Inderdaad, Petrus had een zeer bijzondere plaats van de Heere onder de discipelen, maar hij had ook in ander opzicht zich onderscheiden temidden van de jongeren. Hij had zeer hoog van de toren geblazen, dat hij beter was dan al de anderen. Zij zouden geërgerd worden, doch dat zou hem niet gebeuren. Inplaats van de Heere te verloochenen, zou hij gewis met hem sterven.

En wat zal ik zeggen in verband met dit woord van de zaal van Kajafas en hetgeen Petrus daar misdeed in de verloochening van zijn Heere en Zaligmaker, in het zichzelf met ede vervloeken?

Ik las bij een schrijver dat zulk een zonde alleen maar door Gods volk kan worden gedaan, omdat zij Hem leren kennen, maar de wereld kent Hem niet.

Maar de ogen van de Heere waren op Petrus.

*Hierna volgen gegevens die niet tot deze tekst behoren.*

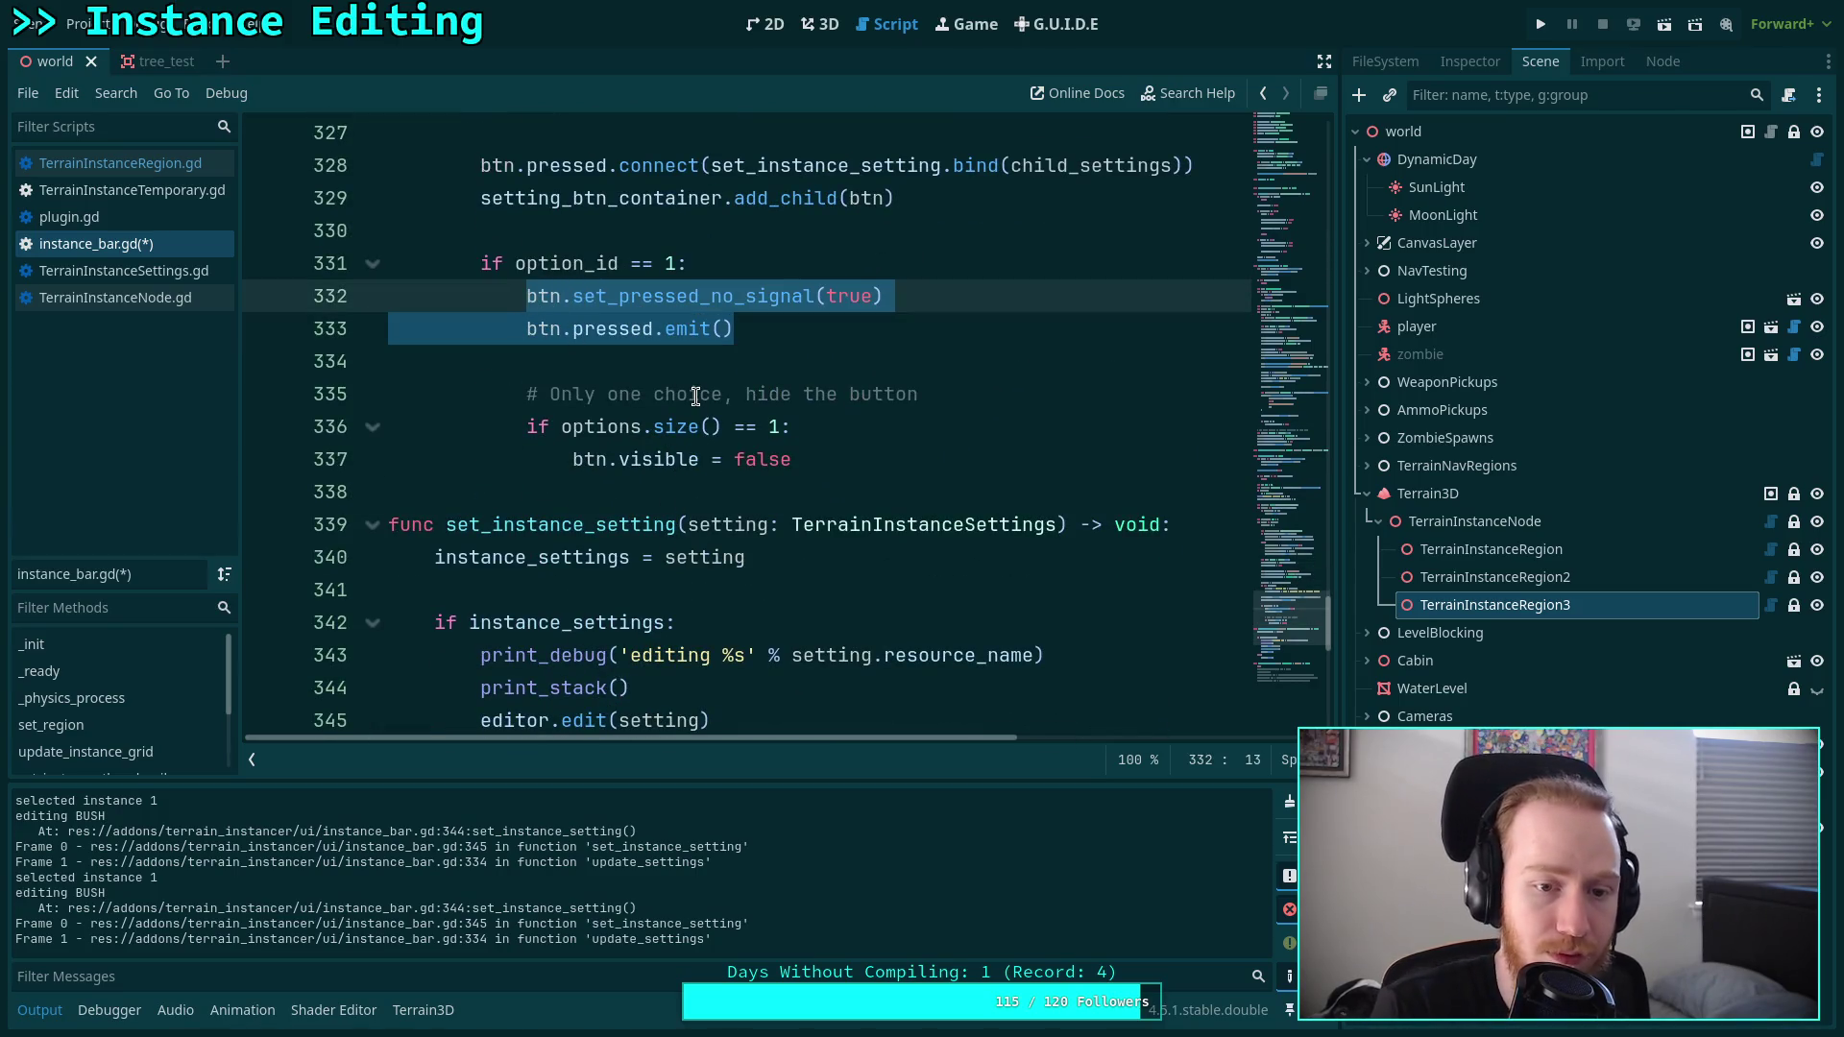
type("btn")
key("BackSpace")
type(".butt")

En het naar buiten gaan van Petrus en het bitterlijk wenen was geen vrucht uit Petrus, maar van de eeuwige, getrouwe genade des Heeren, Die hem in Zijn beide handpalmen gegraveerd had.

Hoe lang hij geweend heeft, vermeldt de Schrift ons niet en wat er in hem is omgegaan ook niet, maar één zaak staat onherroepelijk vast: de Heere kende zijn leed en berouw, dat zo intens diep, zo waar en oprecht was, want het was de vrucht van het werk van de nu opgestane Middelaar.

De Heere, Die Zelf het goede werk in Petrus gewerkt heeft, ziet hem ergens wenen en nu moet deze Petrus een extra boodschap hebben, dat Hij leeft en als Overwinnaar van de dood uit het graf verrezen is. Hij is zijn Heere wel ontrouw geworden, maar de Heere is hem niet ontrouw geworden en in alle zieleïeed en zondesmart moet dat aan Petrus gezegd worden. Spoedig, vlug en met zekerheid.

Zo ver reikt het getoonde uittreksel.